La pensée qui s'approfondit est cumulative. Avec l'âge et
l'enchaînement des travaux successifs, elle reprend les mêmes
thèmes, les mêmes formules parfois, pour en extraire enfin la force
lyrique ou l'évidence épistémologique. Car, il en va de la méditation
comme de la vie quotidienne, toujours la même, toujours
nouvelle. Et la philosophie procède moins par expansion que par
creusement. Loin d'un tourisme de la pensée, ou d'un égocentrisme
qu'on lui a reproché à juste titre, elle ne doit être «auto-phage»
que par l'ascèse solitaire d'une récurrence, qui récure le
moi de ce qu'il a, en effet, de «haïssable» pour découvrir, au fond
du fonds, comme au fond des choses, ce vide ontologique, d'où
partira toute sortie créatrice hors de la suffisance.
Le lecteur trouvera donc dans le présent volume des formules
extraites de textes théoriques antérieurs : qu'il ne s'en étonne pas.
Puisse-t-il plutôt accompagner la libération spirituelle de celui
dont l'intention n'a jamais été que d'ouvrir les prisons du déjà-dit,
et qui tente, aujourd'hui, d'élargir ses idées, rendues joyeuses
(même en larmes) par l'exclamation philosophique.
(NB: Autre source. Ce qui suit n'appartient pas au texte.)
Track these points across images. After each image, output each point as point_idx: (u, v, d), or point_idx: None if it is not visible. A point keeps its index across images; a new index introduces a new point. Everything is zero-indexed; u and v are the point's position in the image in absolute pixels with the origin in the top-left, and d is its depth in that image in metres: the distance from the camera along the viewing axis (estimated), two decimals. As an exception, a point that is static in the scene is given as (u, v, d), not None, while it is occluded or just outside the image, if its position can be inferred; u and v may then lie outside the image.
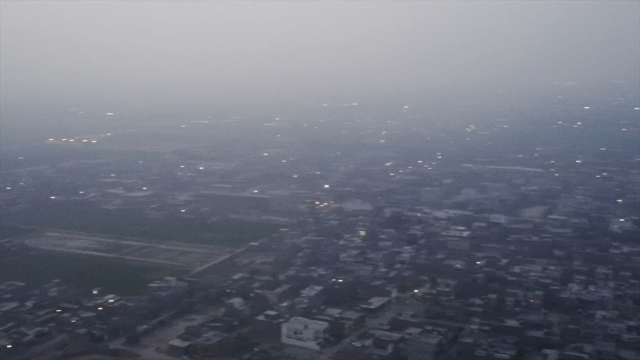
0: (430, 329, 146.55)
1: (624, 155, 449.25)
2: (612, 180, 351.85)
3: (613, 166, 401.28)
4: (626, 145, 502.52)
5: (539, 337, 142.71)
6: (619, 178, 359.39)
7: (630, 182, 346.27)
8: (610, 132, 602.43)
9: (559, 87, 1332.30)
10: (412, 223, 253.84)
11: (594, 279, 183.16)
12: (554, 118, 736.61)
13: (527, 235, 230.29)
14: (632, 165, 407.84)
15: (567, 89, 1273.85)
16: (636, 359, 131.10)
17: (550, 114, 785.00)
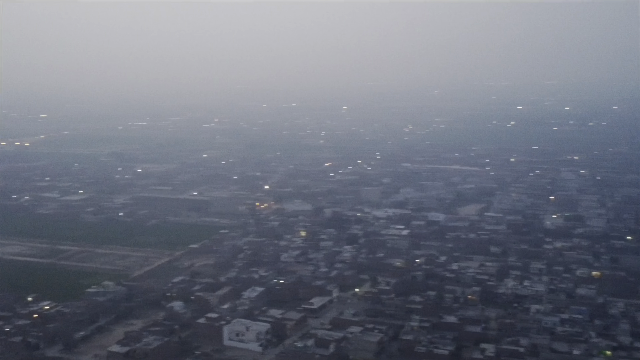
0: (371, 327, 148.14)
1: (555, 153, 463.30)
2: (544, 178, 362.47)
3: (545, 164, 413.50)
4: (557, 143, 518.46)
5: (476, 332, 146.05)
6: (551, 175, 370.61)
7: (561, 180, 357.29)
8: (543, 131, 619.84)
9: (494, 87, 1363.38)
10: (352, 223, 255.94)
11: (528, 274, 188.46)
12: (488, 118, 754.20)
13: (464, 233, 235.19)
14: (563, 163, 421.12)
15: (501, 89, 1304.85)
16: (569, 351, 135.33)
17: (485, 114, 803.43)
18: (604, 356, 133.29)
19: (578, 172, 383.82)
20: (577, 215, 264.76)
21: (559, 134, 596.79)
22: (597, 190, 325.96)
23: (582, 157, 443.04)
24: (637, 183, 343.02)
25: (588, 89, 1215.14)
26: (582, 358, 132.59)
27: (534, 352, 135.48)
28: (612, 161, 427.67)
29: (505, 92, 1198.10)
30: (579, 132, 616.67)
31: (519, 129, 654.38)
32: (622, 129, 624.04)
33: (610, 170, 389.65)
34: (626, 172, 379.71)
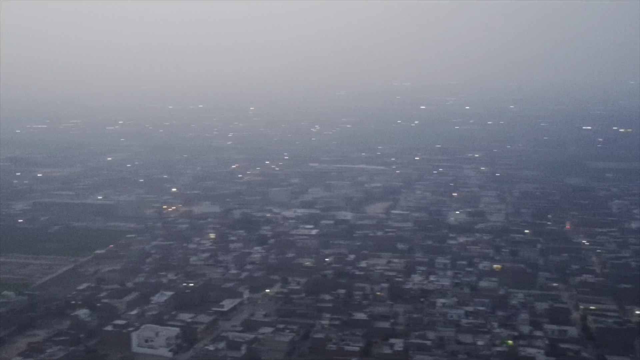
0: (282, 328, 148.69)
1: (457, 151, 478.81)
2: (447, 176, 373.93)
3: (448, 162, 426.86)
4: (459, 141, 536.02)
5: (385, 327, 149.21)
6: (454, 173, 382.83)
7: (463, 177, 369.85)
8: (445, 130, 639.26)
9: (397, 88, 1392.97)
10: (261, 224, 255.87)
11: (434, 269, 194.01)
12: (393, 117, 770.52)
13: (372, 231, 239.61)
14: (465, 160, 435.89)
15: (404, 89, 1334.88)
16: (474, 342, 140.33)
17: (389, 114, 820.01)
18: (506, 345, 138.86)
19: (479, 169, 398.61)
20: (478, 211, 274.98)
21: (460, 133, 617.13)
22: (496, 187, 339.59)
23: (482, 155, 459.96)
24: (533, 179, 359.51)
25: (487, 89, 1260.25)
26: (485, 348, 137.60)
27: (440, 345, 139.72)
28: (510, 158, 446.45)
29: (409, 93, 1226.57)
30: (479, 130, 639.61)
31: (423, 128, 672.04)
32: (518, 127, 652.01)
33: (508, 166, 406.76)
34: (523, 169, 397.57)
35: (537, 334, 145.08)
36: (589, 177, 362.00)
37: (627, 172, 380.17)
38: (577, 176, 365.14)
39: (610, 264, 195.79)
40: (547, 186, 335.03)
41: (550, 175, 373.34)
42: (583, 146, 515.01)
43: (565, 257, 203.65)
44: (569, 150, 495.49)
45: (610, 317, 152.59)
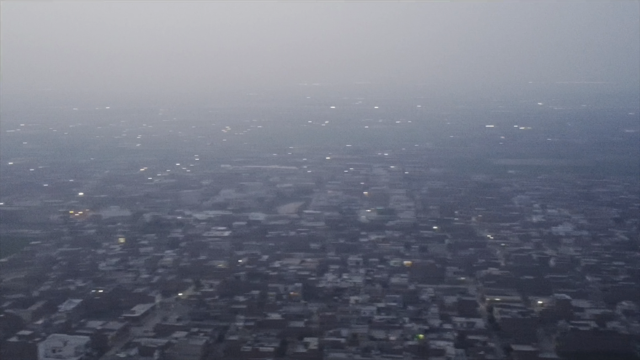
0: (196, 331, 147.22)
1: (367, 150, 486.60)
2: (358, 175, 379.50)
3: (359, 161, 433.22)
4: (369, 141, 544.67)
5: (300, 327, 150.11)
6: (364, 172, 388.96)
7: (373, 175, 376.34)
8: (355, 130, 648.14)
9: (307, 88, 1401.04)
10: (173, 226, 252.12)
11: (346, 267, 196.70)
12: (304, 117, 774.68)
13: (284, 231, 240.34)
14: (375, 159, 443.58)
15: (314, 90, 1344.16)
16: (386, 337, 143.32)
17: (300, 114, 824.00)
18: (417, 339, 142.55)
19: (388, 167, 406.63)
20: (389, 209, 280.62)
21: (370, 132, 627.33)
22: (406, 184, 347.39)
23: (392, 154, 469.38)
24: (440, 176, 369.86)
25: (396, 89, 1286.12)
26: (398, 343, 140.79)
27: (354, 342, 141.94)
28: (418, 156, 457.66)
29: (318, 93, 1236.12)
30: (387, 129, 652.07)
31: (333, 127, 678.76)
32: (425, 126, 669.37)
33: (416, 165, 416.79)
34: (430, 166, 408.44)
35: (447, 327, 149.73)
36: (492, 174, 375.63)
37: (527, 169, 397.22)
38: (482, 173, 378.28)
39: (514, 257, 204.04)
40: (454, 183, 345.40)
41: (457, 172, 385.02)
42: (486, 144, 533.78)
43: (472, 252, 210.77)
44: (473, 148, 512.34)
45: (515, 308, 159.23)
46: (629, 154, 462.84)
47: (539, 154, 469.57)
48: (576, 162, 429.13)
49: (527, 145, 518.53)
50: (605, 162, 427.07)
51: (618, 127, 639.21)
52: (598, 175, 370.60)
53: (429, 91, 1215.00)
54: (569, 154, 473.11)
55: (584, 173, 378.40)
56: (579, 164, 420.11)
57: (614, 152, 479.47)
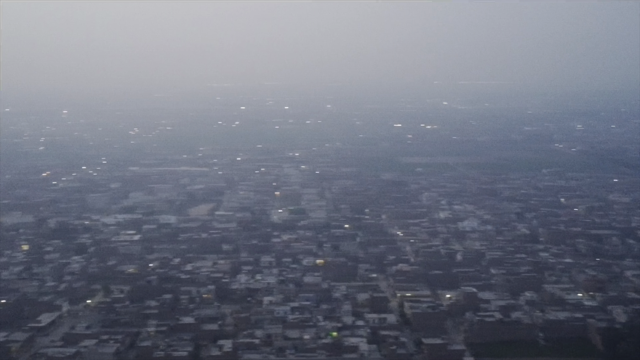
0: (106, 339, 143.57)
1: (278, 150, 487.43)
2: (269, 175, 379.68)
3: (270, 161, 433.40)
4: (280, 141, 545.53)
5: (214, 329, 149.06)
6: (276, 172, 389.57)
7: (285, 175, 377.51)
8: (265, 130, 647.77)
9: (217, 89, 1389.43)
10: (79, 232, 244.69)
11: (259, 268, 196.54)
12: (214, 118, 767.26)
13: (196, 233, 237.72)
14: (286, 159, 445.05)
15: (224, 90, 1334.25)
16: (301, 336, 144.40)
17: (210, 115, 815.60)
18: (331, 337, 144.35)
19: (299, 167, 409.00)
20: (300, 208, 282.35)
21: (280, 132, 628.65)
22: (317, 184, 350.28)
23: (302, 153, 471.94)
24: (351, 175, 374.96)
25: (306, 89, 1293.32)
26: (312, 341, 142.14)
27: (269, 342, 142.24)
28: (329, 156, 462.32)
29: (228, 94, 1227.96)
30: (298, 129, 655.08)
31: (244, 128, 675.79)
32: (335, 126, 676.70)
33: (327, 164, 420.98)
34: (341, 166, 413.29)
35: (359, 324, 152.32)
36: (401, 172, 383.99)
37: (434, 166, 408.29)
38: (391, 171, 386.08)
39: (423, 253, 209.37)
40: (364, 182, 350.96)
41: (366, 171, 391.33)
42: (395, 143, 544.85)
43: (383, 249, 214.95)
44: (382, 146, 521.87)
45: (424, 302, 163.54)
46: (529, 151, 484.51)
47: (444, 152, 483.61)
48: (480, 160, 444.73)
49: (434, 144, 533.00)
50: (506, 159, 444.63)
51: (518, 125, 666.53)
52: (500, 171, 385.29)
53: (338, 91, 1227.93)
54: (473, 151, 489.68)
55: (487, 170, 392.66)
56: (482, 161, 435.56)
57: (514, 149, 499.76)
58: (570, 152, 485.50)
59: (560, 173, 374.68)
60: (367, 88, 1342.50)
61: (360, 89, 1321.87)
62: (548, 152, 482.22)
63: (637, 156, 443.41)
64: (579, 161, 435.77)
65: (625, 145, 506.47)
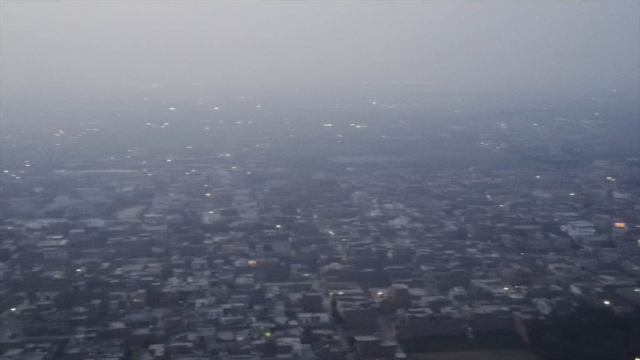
0: (32, 347, 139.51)
1: (208, 152, 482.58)
2: (200, 176, 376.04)
3: (200, 163, 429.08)
4: (210, 142, 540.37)
5: (145, 334, 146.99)
6: (206, 173, 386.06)
7: (216, 177, 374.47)
8: (195, 131, 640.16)
9: (145, 89, 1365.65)
10: (3, 238, 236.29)
11: (191, 270, 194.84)
12: (142, 120, 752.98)
13: (125, 237, 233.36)
14: (217, 160, 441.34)
15: (152, 91, 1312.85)
16: (234, 338, 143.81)
17: (139, 116, 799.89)
18: (264, 338, 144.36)
19: (230, 168, 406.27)
20: (232, 210, 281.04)
21: (210, 133, 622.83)
22: (248, 185, 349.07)
23: (233, 154, 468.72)
24: (282, 175, 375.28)
25: (236, 90, 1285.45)
26: (245, 343, 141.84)
27: (201, 345, 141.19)
28: (260, 156, 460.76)
29: (157, 95, 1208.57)
30: (228, 130, 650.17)
31: (173, 129, 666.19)
32: (266, 126, 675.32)
33: (258, 164, 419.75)
34: (272, 166, 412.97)
35: (293, 324, 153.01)
36: (332, 172, 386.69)
37: (364, 165, 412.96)
38: (322, 171, 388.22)
39: (354, 251, 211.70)
40: (295, 182, 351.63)
41: (297, 171, 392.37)
42: (325, 142, 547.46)
43: (315, 248, 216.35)
44: (312, 146, 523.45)
45: (357, 300, 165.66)
46: (455, 149, 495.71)
47: (374, 151, 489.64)
48: (409, 158, 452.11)
49: (363, 143, 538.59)
50: (434, 157, 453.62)
51: (445, 124, 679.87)
52: (428, 169, 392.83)
53: (268, 92, 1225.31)
54: (402, 150, 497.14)
55: (416, 168, 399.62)
56: (411, 160, 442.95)
57: (442, 147, 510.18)
58: (495, 150, 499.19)
59: (486, 170, 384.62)
60: (296, 88, 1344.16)
61: (290, 89, 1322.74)
62: (474, 150, 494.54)
63: (557, 153, 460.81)
64: (504, 159, 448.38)
65: (546, 142, 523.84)
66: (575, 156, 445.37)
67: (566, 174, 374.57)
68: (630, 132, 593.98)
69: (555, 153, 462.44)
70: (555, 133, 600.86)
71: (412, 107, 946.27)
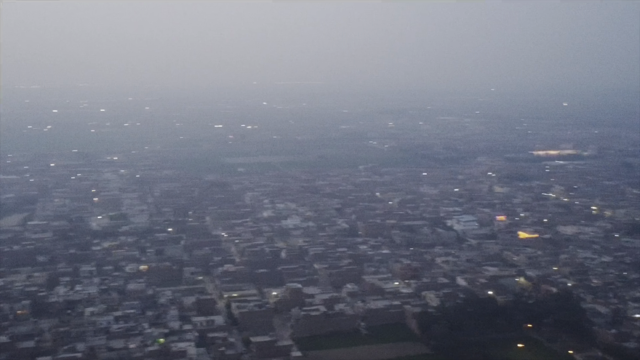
0: None
1: (95, 155, 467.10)
2: (87, 180, 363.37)
3: (87, 166, 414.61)
4: (97, 145, 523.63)
5: (30, 347, 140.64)
6: (94, 177, 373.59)
7: (104, 180, 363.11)
8: (81, 134, 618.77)
9: (25, 90, 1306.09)
10: None
11: (79, 278, 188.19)
12: (23, 122, 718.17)
13: (7, 245, 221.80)
14: (104, 164, 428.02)
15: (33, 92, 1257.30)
16: (126, 346, 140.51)
17: (18, 119, 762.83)
18: (158, 344, 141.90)
19: (119, 171, 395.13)
20: (121, 214, 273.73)
21: (97, 136, 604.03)
22: (138, 188, 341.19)
23: (122, 157, 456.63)
24: (173, 178, 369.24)
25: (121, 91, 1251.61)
26: (138, 350, 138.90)
27: (92, 355, 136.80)
28: (149, 159, 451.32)
29: (38, 96, 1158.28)
30: (116, 133, 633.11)
31: (57, 132, 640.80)
32: (155, 128, 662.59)
33: (148, 167, 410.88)
34: (162, 168, 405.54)
35: (187, 328, 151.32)
36: (223, 173, 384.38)
37: (256, 166, 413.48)
38: (213, 172, 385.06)
39: (248, 252, 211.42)
40: (186, 184, 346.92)
41: (189, 173, 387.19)
42: (216, 143, 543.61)
43: (208, 250, 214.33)
44: (203, 148, 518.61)
45: (251, 301, 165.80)
46: (345, 148, 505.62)
47: (266, 152, 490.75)
48: (300, 158, 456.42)
49: (255, 144, 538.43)
50: (325, 157, 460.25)
51: (335, 123, 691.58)
52: (319, 169, 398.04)
53: (157, 93, 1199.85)
54: (293, 150, 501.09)
55: (307, 168, 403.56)
56: (302, 160, 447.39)
57: (332, 146, 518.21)
58: (384, 149, 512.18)
59: (375, 168, 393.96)
60: (186, 89, 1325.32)
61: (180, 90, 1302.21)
62: (363, 149, 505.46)
63: (442, 150, 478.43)
64: (392, 157, 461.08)
65: (431, 140, 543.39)
66: (459, 153, 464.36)
67: (450, 170, 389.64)
68: (507, 129, 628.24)
69: (440, 150, 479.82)
70: (440, 131, 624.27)
71: (302, 107, 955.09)
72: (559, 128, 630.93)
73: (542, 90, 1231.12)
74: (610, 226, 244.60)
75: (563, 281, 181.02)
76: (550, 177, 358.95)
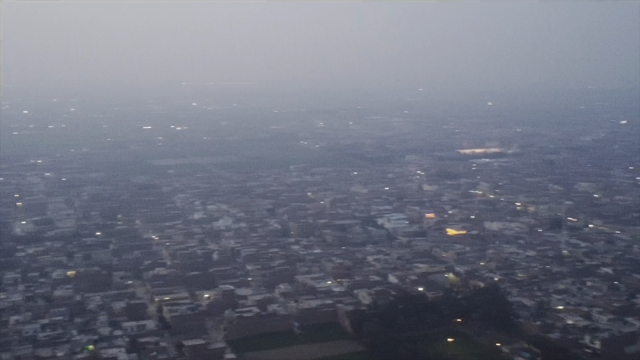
0: None
1: (18, 158, 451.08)
2: (9, 185, 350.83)
3: (9, 170, 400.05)
4: (20, 148, 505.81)
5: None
6: (16, 181, 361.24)
7: (27, 184, 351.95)
8: (2, 137, 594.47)
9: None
10: None
11: (3, 286, 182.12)
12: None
13: None
14: (28, 167, 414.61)
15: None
16: (53, 354, 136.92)
17: None
18: (87, 351, 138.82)
19: (43, 175, 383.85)
20: (47, 219, 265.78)
21: (20, 139, 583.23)
22: (63, 192, 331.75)
23: (46, 160, 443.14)
24: (100, 180, 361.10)
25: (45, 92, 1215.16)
26: (66, 358, 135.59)
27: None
28: (75, 162, 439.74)
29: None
30: (40, 135, 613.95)
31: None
32: (81, 130, 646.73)
33: (74, 170, 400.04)
34: (89, 171, 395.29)
35: (117, 334, 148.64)
36: (153, 175, 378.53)
37: (186, 168, 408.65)
38: (142, 175, 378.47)
39: (179, 255, 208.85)
40: (115, 187, 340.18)
41: (117, 175, 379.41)
42: (145, 145, 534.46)
43: (138, 254, 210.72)
44: (132, 150, 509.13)
45: (183, 304, 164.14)
46: (276, 149, 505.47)
47: (196, 153, 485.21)
48: (231, 159, 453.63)
49: (185, 145, 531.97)
50: (256, 157, 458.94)
51: (265, 124, 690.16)
52: (251, 169, 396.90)
53: (81, 94, 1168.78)
54: (224, 151, 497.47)
55: (238, 168, 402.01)
56: (233, 160, 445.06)
57: (263, 147, 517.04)
58: (314, 149, 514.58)
59: (306, 169, 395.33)
60: (113, 91, 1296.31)
61: (104, 91, 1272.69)
62: (294, 149, 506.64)
63: (371, 150, 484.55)
64: (323, 156, 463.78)
65: (361, 140, 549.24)
66: (388, 152, 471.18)
67: (380, 169, 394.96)
68: (435, 128, 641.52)
69: (369, 150, 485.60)
70: (369, 131, 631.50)
71: (232, 107, 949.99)
72: (484, 127, 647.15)
73: (470, 90, 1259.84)
74: (534, 221, 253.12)
75: (490, 276, 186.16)
76: (476, 175, 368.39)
Une pensée
qui s'exclame est une pensée qui s'évade. Elle fait le mur des
textes anciens, pour gagner le grand-air d'une liberté nouvelle, au
risque d'en suffoquer.
On remarquera ainsi qu'à la suite des Exclamations philosophiques,
le recueil de Thèmes, par un laconisme donnant plus de
place encore au silence qui enveloppe les mots, réduit l'exclamation
à un murmure - ce murmure des formules lapidaires, gravées
parfois sur les stèles. C'est dire qu'à la nudité de formules sans
contexte, le lecteur offre le vêtement de sa propre vie.